Segundo dados do Ministério da Saúde, houve em dois anos redução em 6,5% no número de mortes depois da implantação da Lei Seca no Estado de São Paulo, o que significa 499 vidas "poupadas" em comparação com o ano anterior à lei.

FALTA FISCALIZAÇÃO - No entanto, apesar dos avanços, a Lei Seca está a um passo da desmoralização, devido a uma série de fatores, entre eles a falta de pressão para o cumprimento da norma.

"Passou aquele momento de oba-oba e dificilmente você vê alguma fiscalização nas ruas", declara o professor Roberto Bahia, da Faculdade de Direito de São Bernardo.

"O que inicialmente parecia uma estratégia de fiscalização e acompanhamento não se manteve nestes dois anos. É uma certa hipocrisia social: vou lá, crio uma lei e depois de seis meses todo mundo esquece", critica Silvana .

Ela destaca ainda que não se trata apenas de ampliar o número de policiais e bafômetros. "É necessário criar alternativas para que as pessoas não peguem o carro em estado de embriaguez", diz a professora.

Entre os pontos que ela acredita que faltam para a Lei Seca ser efetivamente cumprida estão o incentivo ao uso de táxis, o aumento na rede de transporte coletivo e a fiscalização da venda de bebida alcoólica nas estradas.

DADOS DA REGIÃO - A Polícia Militar informou que o uso do bafômetro no policiamento do Grande ABC teve início em fevereiro de 2009. Ao todo, a região dispõe de 32 etilômetros, nome técnico do aparelho que mede o nível de álcool no sangue.

Deste período até maio de 2010, foram submetidos à fiscalização de trânsito aproximadamente 481 mil motoristas, sendo que destes foram autuados 744. Houve ainda 84 prisões na região por conta da Lei Seca.
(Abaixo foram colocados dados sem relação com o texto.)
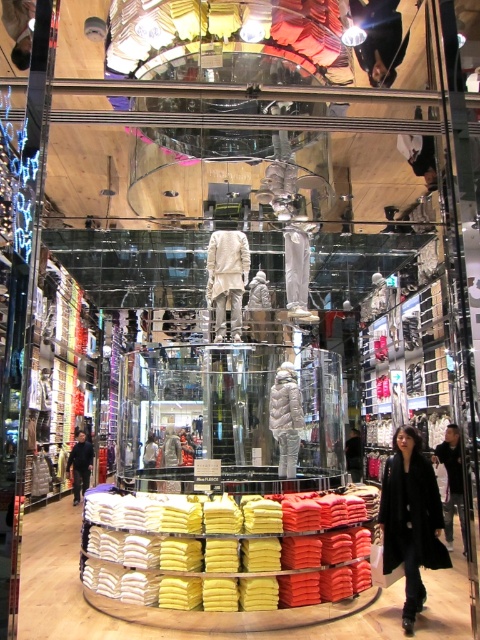
Which is behind, point (287, 470) or point (75, 502)?

The point (75, 502) is behind.

Based on the photo, can you confirm if white down jacket at center is taller than black fabric jacket at lower left?

Indeed, white down jacket at center has a greater height compared to black fabric jacket at lower left.

Between point (279, 410) and point (80, 490), which one is positioned in front?

Positioned in front is point (279, 410).

Where is `white down jacket at center`? Image resolution: width=480 pixels, height=640 pixels. white down jacket at center is located at coordinates (286, 417).

This screenshot has height=640, width=480. Describe the element at coordinates (286, 417) in the screenshot. I see `white down jacket at center` at that location.

Who is positioned more to the right, white down jacket at center or black leather coat at lower right?

black leather coat at lower right

Which is in front, point (294, 420) or point (436, 458)?

Point (294, 420) is more forward.

Find the location of a particular element. white down jacket at center is located at coordinates click(x=286, y=417).

Between point (289, 419) and point (357, 433), which one is positioned behind?

The point (357, 433) is behind.

You are a GUI agent. You are given a task and a screenshot of the screen. Output one action in this format:
    pyautogui.click(x=<x>, y=<y>)
    Task: Click on the white down jacket at center
    This screenshot has width=480, height=640.
    Given the screenshot: What is the action you would take?
    pyautogui.click(x=286, y=417)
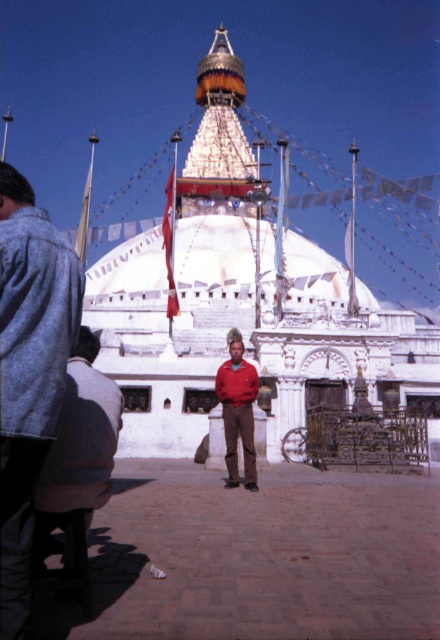
Question: Can you confirm if brushed denim jacket at lower left is positioned above red matte jacket at center?

Choices:
 (A) no
 (B) yes

Answer: (B)

Question: Based on their relative distances, which object is farther from the red jacket at center?

Choices:
 (A) brushed denim jacket at lower left
 (B) red matte jacket at center

Answer: (B)

Question: Can you confirm if brushed denim jacket at lower left is smaller than red matte jacket at center?

Choices:
 (A) yes
 (B) no

Answer: (B)

Question: Among these objects, which one is farthest from the camera?

Choices:
 (A) brushed denim jacket at lower left
 (B) red matte jacket at center

Answer: (B)

Question: Considering the real-world distances, which object is closest to the red jacket at center?

Choices:
 (A) red matte jacket at center
 (B) brushed denim jacket at lower left

Answer: (B)

Question: Is red jacket at center thinner than red matte jacket at center?

Choices:
 (A) yes
 (B) no

Answer: (B)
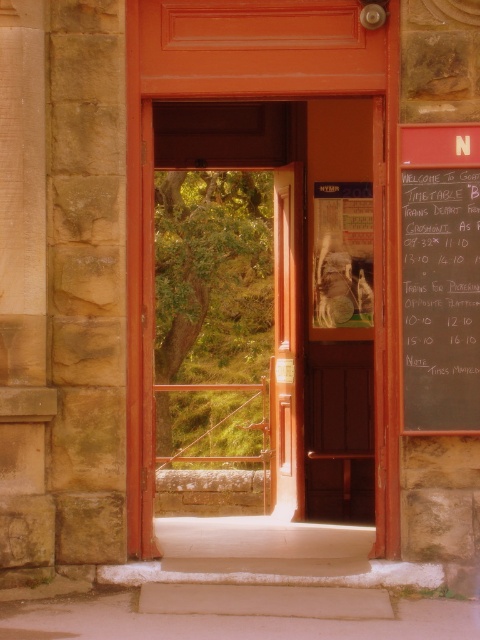
Does wooden door at center have a larger size compared to black chalkboard at right?

Yes.

Which is more to the left, wooden door at center or black chalkboard at right?

Positioned to the left is wooden door at center.

Find the location of a particular element. Image resolution: width=480 pixels, height=640 pixels. wooden door at center is located at coordinates (268, 300).

Find the location of a particular element. The image size is (480, 640). wooden door at center is located at coordinates (268, 300).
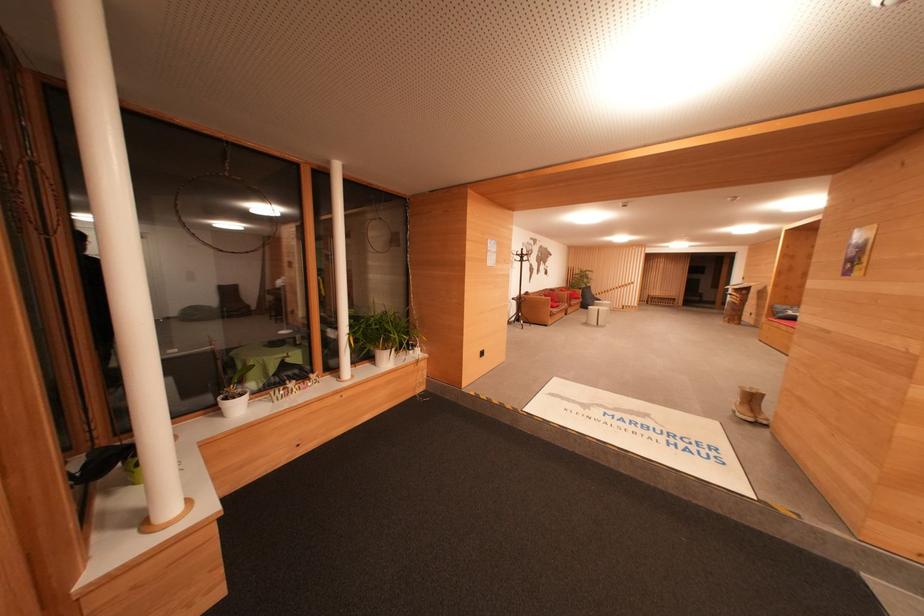
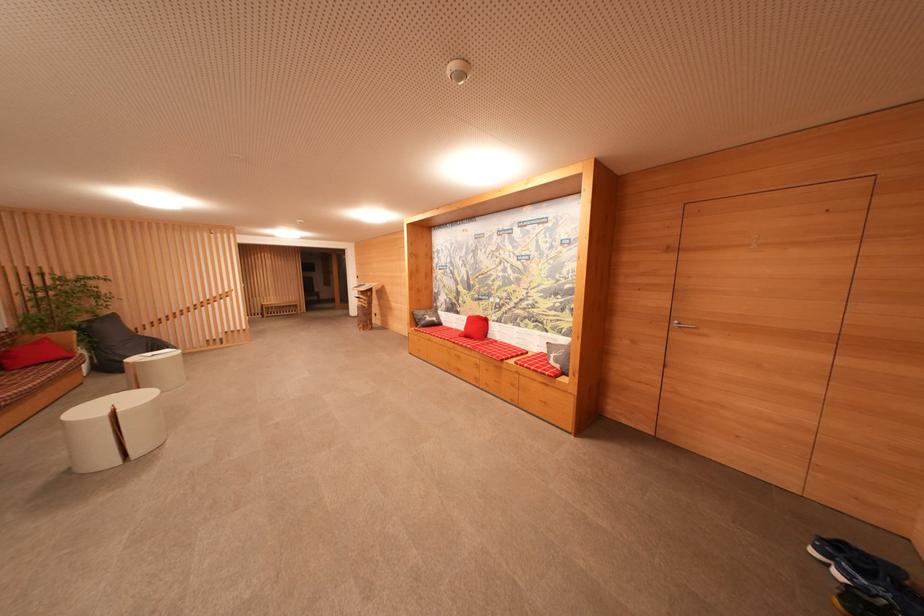
In the second image, find the point that corresponds to (x=795, y=315) in the first image.

(432, 322)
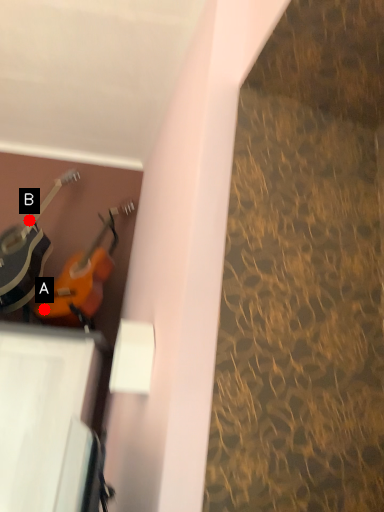
Question: Two points are circled on the image, labeled by A and B beside each circle. Which point is farther to the camera?

Choices:
 (A) A is further
 (B) B is further

Answer: (B)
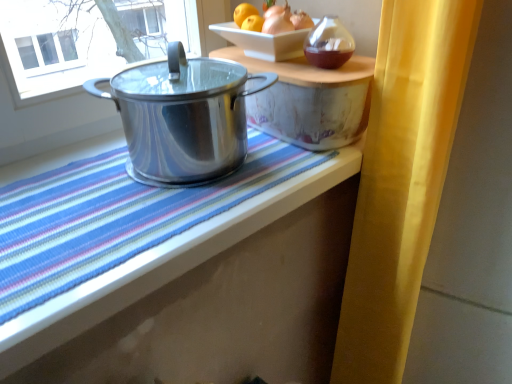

Fazendo uma comparação entre o primeiro e o segundo ano da norma, houve um crescimento de 2087 ocorrências de trânsito, o que se traduziu em mais 362 pessoas feridas de um ano para outro.

Embora a PM ressalte que este aumento não está relacionado somente com pessoas alcoolizadas, este número confirma a percepção de que o segundo ano da Lei Seca foi bem menos efetivo em termos de fiscalização do que o primeiro.

Frequentadores de bares

O Diário foi avaliar o aniversário de dois anos da Lei Seca junto dos principais interessados na norma: os frequentadores de bares. Para eles, a lei é importante, mas ainda falta muito para que ela seja de fato algo que impeça o hábito de se dirigir embriagado.

Na roda de conversa estavam presentes o representante comercial José Carlos do Nascimento, 53 anos; o contador Luiz Carlos de Morais, 56; o biólogo William Tosi Seppa, 58; o dentista Carlos Felipe Dal Molin e seu filho, o estudante Bruno Dal Molin, de 21 anos.

Como os cinco falaram várias vezes ao mesmo tempo, segue um resumo das principais frases: "O negócio é que foi afrouxada a fiscalização. Se não dói no bolso, não funciona"; "O limite da Lei Seca brasileira é muito rígido, na Europa não é assim"; "Como vão fazer a fiscalização com tão poucos bafômetros?", e "Quem vai ao bar para tomar guaraná?"

Da turma, um admitiu já ter feito parte de "rodízio de motoristas" para se evitar a combinação entre bebida e direção.

E, entre os cinco, Bruno foi o único que já foi parado em uma blitze, que não era sobre a Lei Seca. Por conta isso, ele não foi submetido ao teste do bafômetro.

A reportagem perguntou ao grupo, cuja mesa continha copos de cerveja, se eles iriam dirigir em seus carros próprios para casa. A resposta foi: "Sim, mas ainda iremos almoçar e depois assistir a um jogo de futebol, e com isso o nível de álcool vai abaixar".

CARONA PARA CASA - O gerente do Bar Figueiras, em Santo André, Evandro Barbosa da Silva, de 37 anos, contou que após a Lei Seca foi contratado um motorista para levar os frequentadores embriagados para casa. Quando a lei foi criada, o profissional fazia de 30 a 40 viagens por fim de semana. Hoje, este número foi reduzido para 10 ou 15.